# Your goal
Work through the entries below line by line and give the number of lines with the string "except", nothing else.

START Provided records

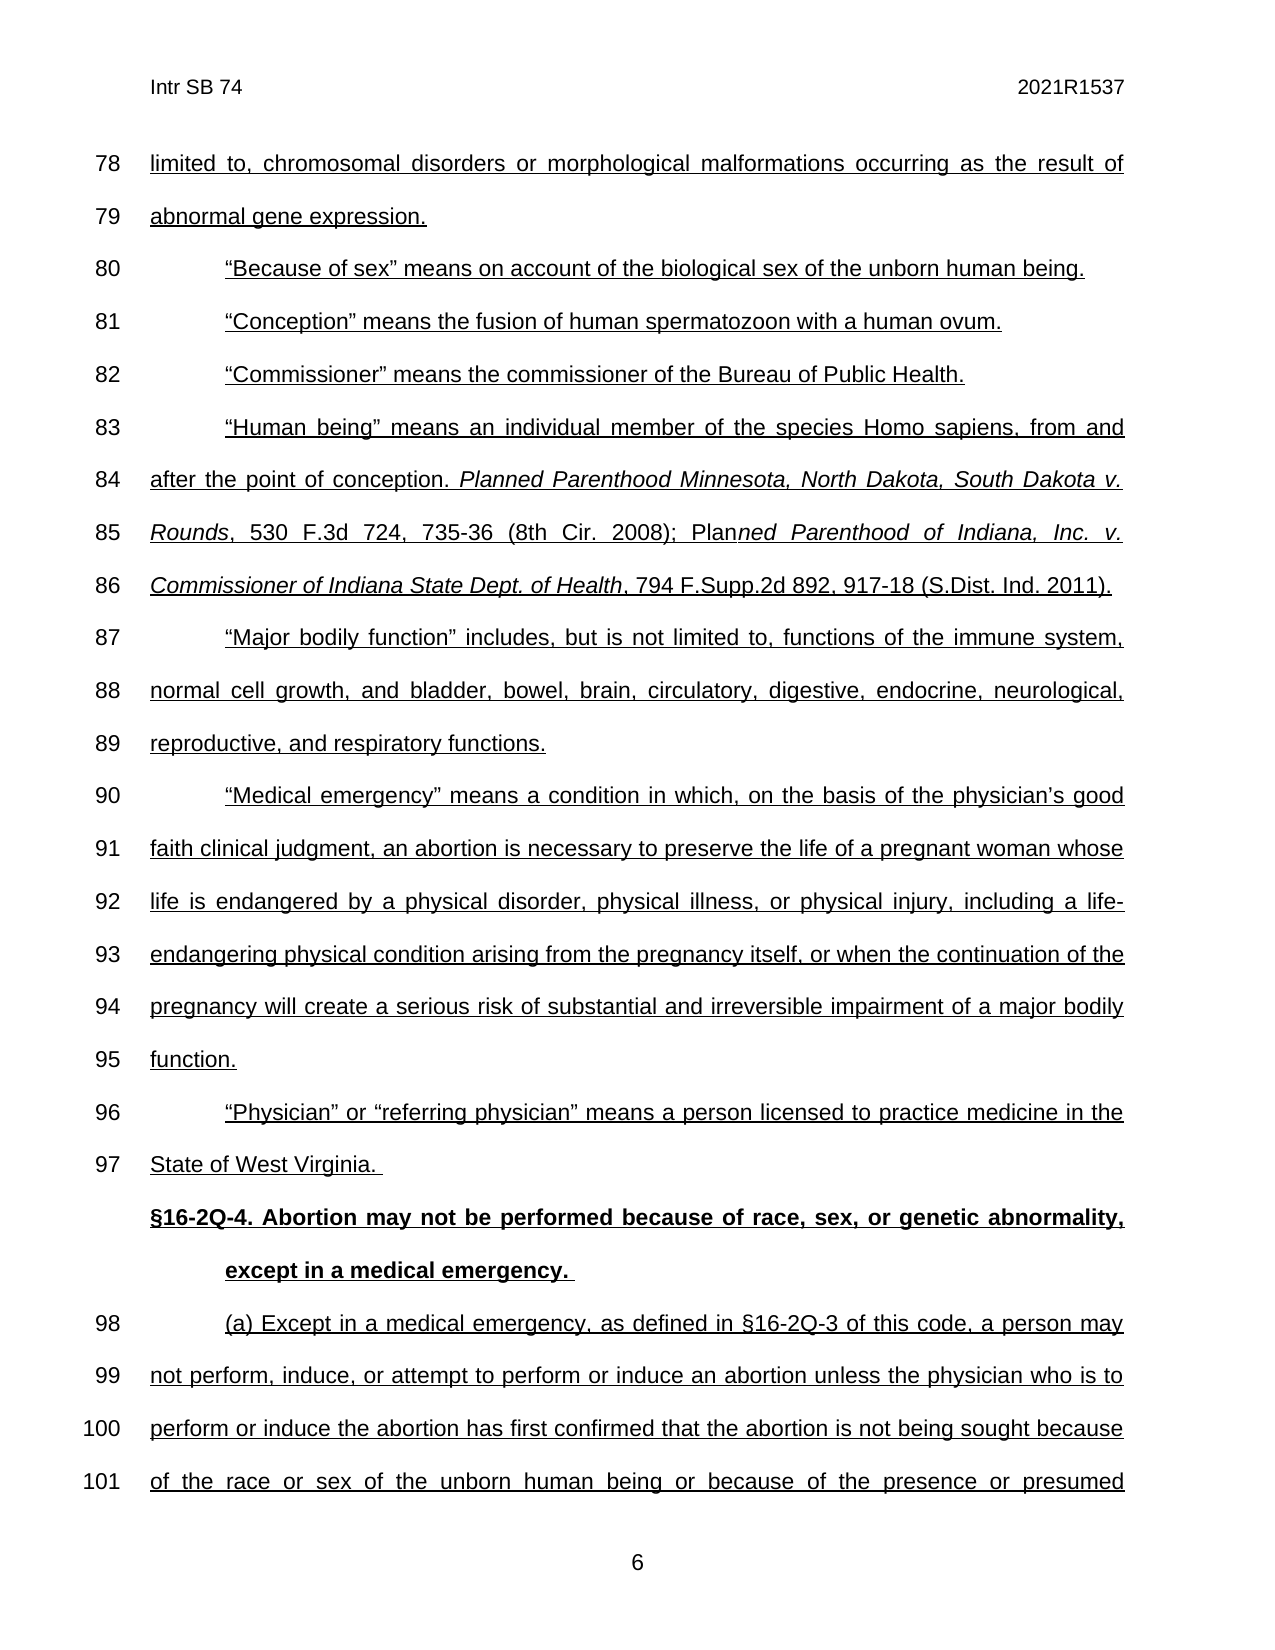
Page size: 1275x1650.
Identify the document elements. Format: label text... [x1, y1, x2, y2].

text “Major bodily function” includes, but is not limited to, functions of the immune system, normal cell growth, and bladder, bowel, brain, circulatory, digestive, endocrine, neurological, reproductive, and respiratory functions. [150, 624, 1125, 756]
text “Conception” means the fusion of human spermatozoon with a human ovum. [150, 308, 1125, 334]
subtitle §16-2Q-4. Abortion may not be performed because of race, sex, or genetic abnormality, except in a medical emergency. [150, 1204, 1125, 1227]
text “Commissioner” means the commissioner of the Bureau of Public Health. [150, 361, 1125, 387]
text “Medical emergency” means a condition in which, on the basis of the physician’s good faith clinical judgment, an abortion is necessary to preserve the life of a pregnant woman whose life is endangered by a physical disorder, physical illness, or physical injury, including a life-endangering physical condition arising from the pregnancy itself, or when the continuation of the pregnancy will create a serious risk of substantial and irreversible impairment of a major bodily function. [150, 965, 1125, 1072]
subtitle §16-2Q-4. Abortion may not be performed because of race, sex, or genetic abnormality, except in a medical emergency. [150, 1228, 1125, 1283]
text “Human being” means an individual member of the species Homo sapiens, from and after the point of conception. Planned Parenthood Minnesota, North Dakota, South Dakota v. Rounds, 530 F.3d 724, 735-36 (8th Cir. 2008); Planned Parenthood of Indiana, Inc. v. Commissioner of Indiana State Dept. of Health, 794 F.Supp.2d 892, 917-18 (S.Dist. Ind. 2011). [150, 413, 1125, 598]
text “Because of sex” means on account of the biological sex of the unborn human being. [150, 255, 1125, 282]
text “Medical emergency” means a condition in which, on the basis of the physician’s good faith clinical judgment, an abortion is necessary to preserve the life of a pregnant woman whose life is endangered by a physical disorder, physical illness, or physical injury, including a life-endangering physical condition arising from the pregnancy itself, or when the continuation of the pregnancy will create a serious risk of substantial and irreversible impairment of a major bodily function. [150, 912, 1125, 963]
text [150, 150, 1125, 229]
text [150, 1309, 1125, 1490]
text “Medical emergency” means a condition in which, on the basis of the physician’s good faith clinical judgment, an abortion is necessary to preserve the life of a pregnant woman whose life is endangered by a physical disorder, physical illness, or physical injury, including a life-endangering physical condition arising from the pregnancy itself, or when the continuation of the pregnancy will create a serious risk of substantial and irreversible impairment of a major bodily function. [150, 782, 1125, 911]
text “Physician” or “referring physician” means a person licensed to practice medicine in the State of West Virginia. [150, 1099, 1125, 1178]
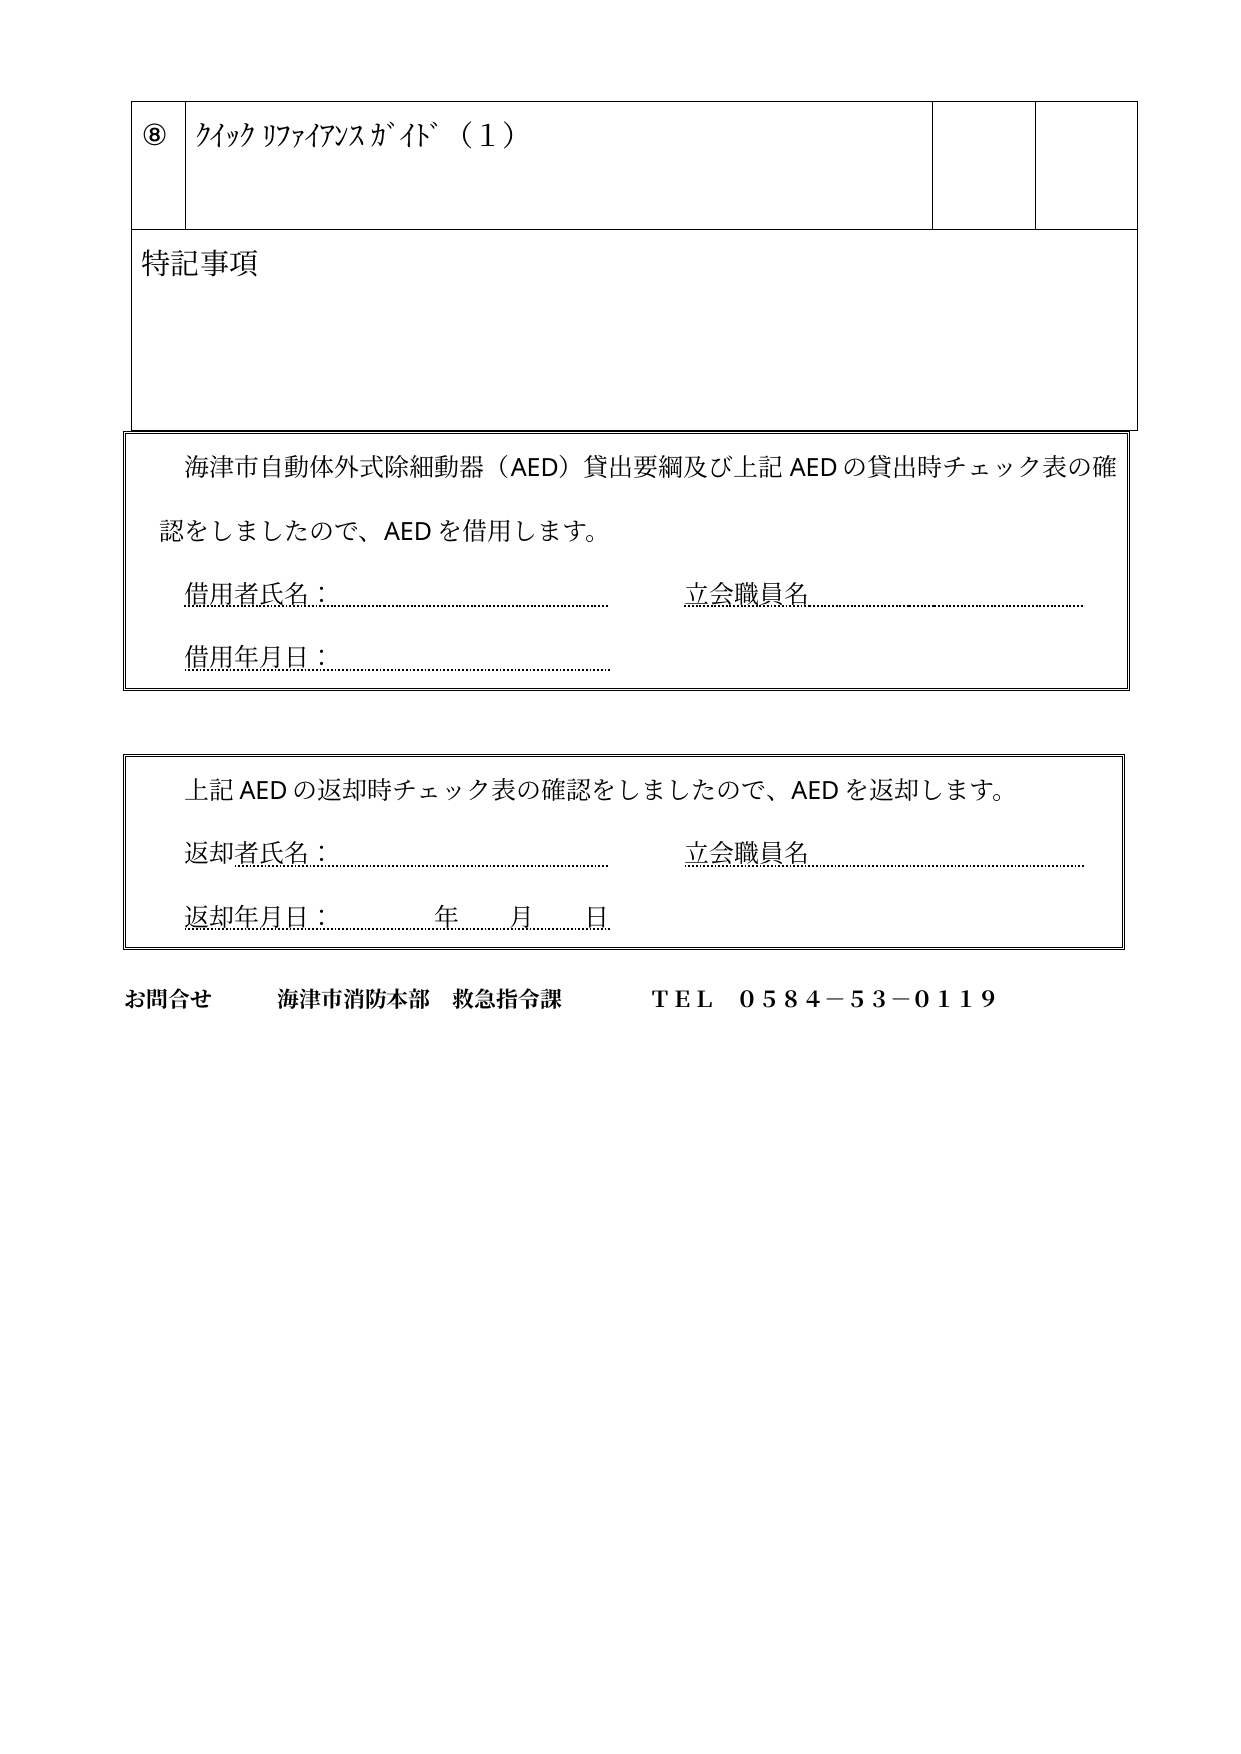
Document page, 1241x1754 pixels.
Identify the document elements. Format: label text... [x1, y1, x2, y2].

table_header 海津市自動体外式除細動器（AED）貸出要綱及び上記AEDの貸出時チェック表の確認をしましたので、AEDを借用します。 借用者氏名： 立会職員名 借用年月日： [126, 434, 1127, 687]
table_cell ｸｲｯｸ ﾘﾌｧｲｱﾝｽ ｶﾞｲﾄﾞ（１） [186, 102, 932, 229]
text お問合せ 海津市消防本部 救急指令課 ＴＥＬ ０５８４－５３－０１１９ [124, 982, 1116, 1013]
table_cell [132, 102, 185, 229]
table_header 上記AEDの返却時チェック表の確認をしましたので、AEDを返却します。 返却者氏名： 立会職員名 返却年月日： 年 月 日 [126, 757, 1122, 947]
table_cell [933, 102, 1035, 229]
table_cell [1036, 102, 1137, 229]
table_cell 特記事項 [132, 230, 1137, 430]
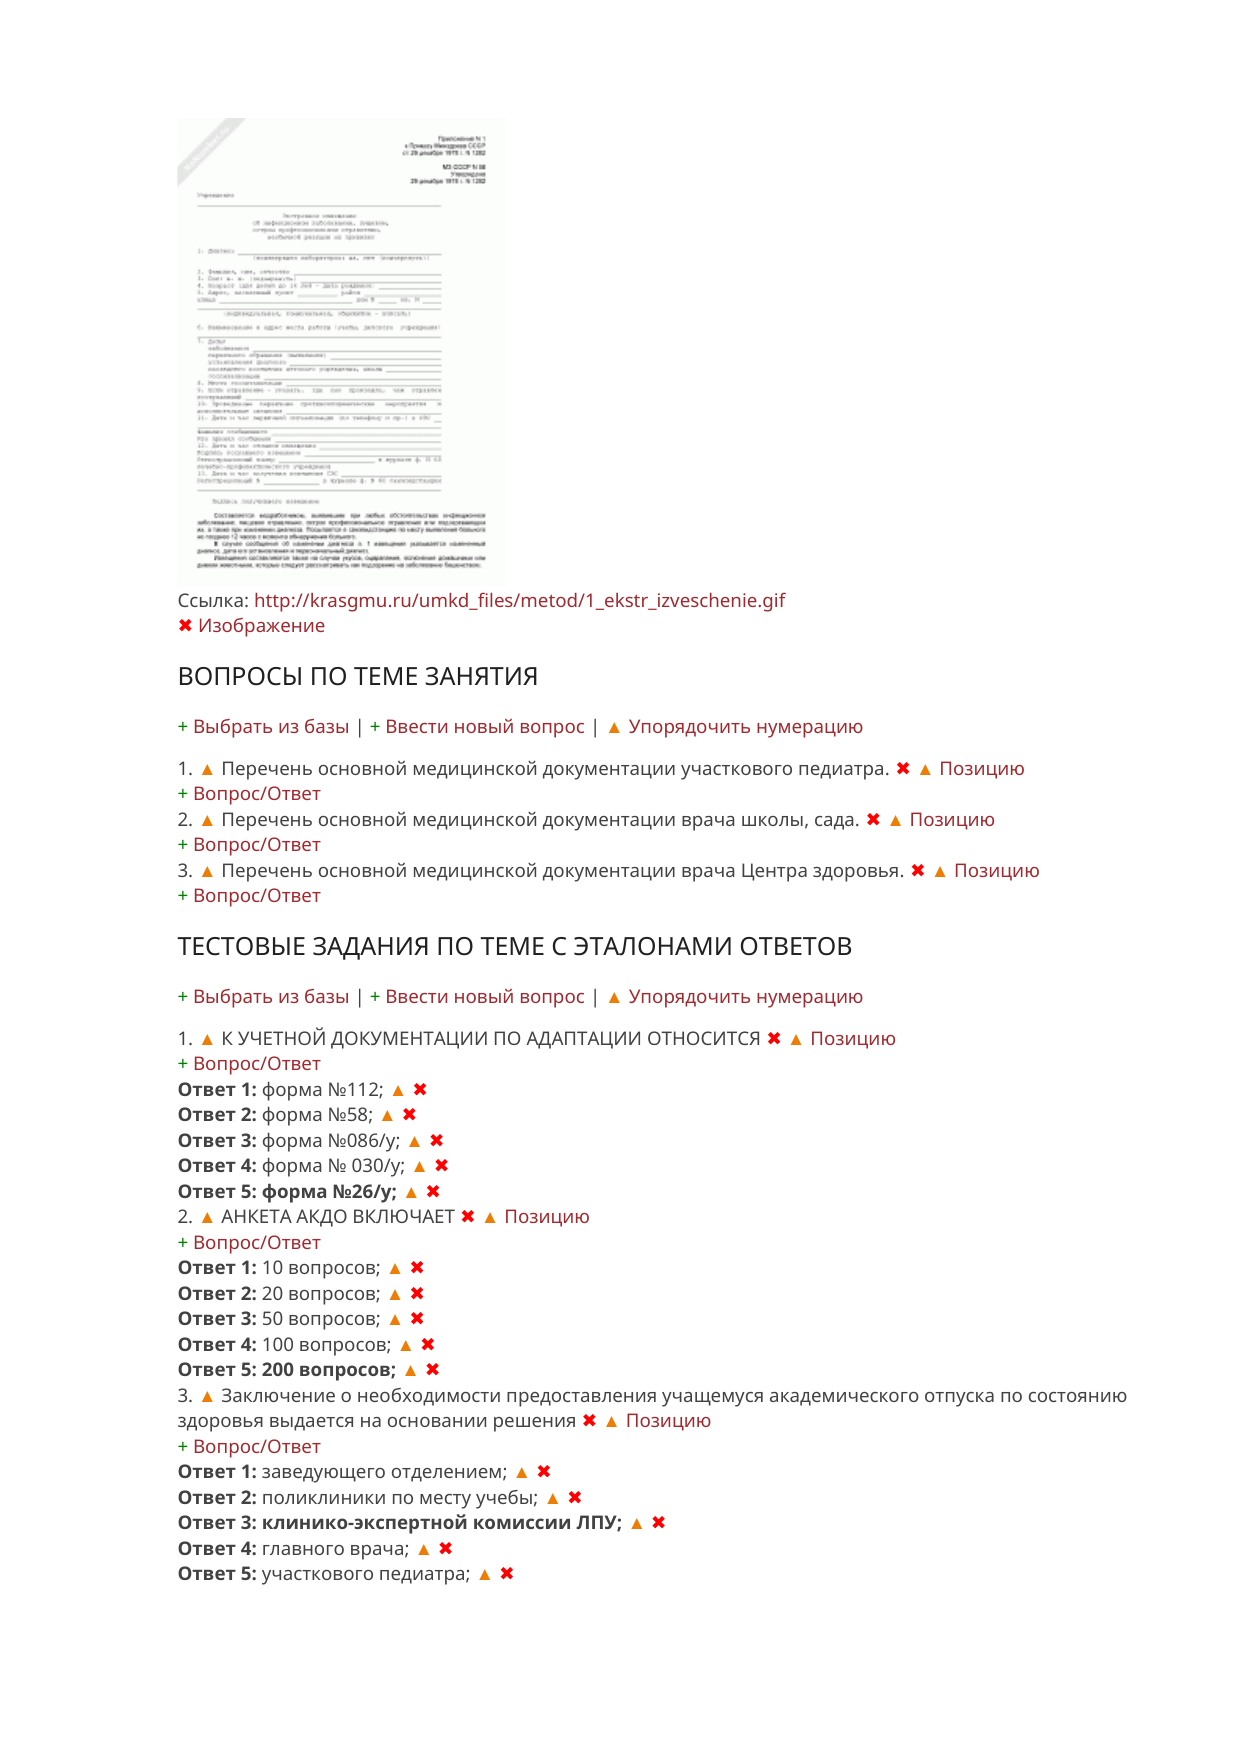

END Provided records

# Response for this exercise
2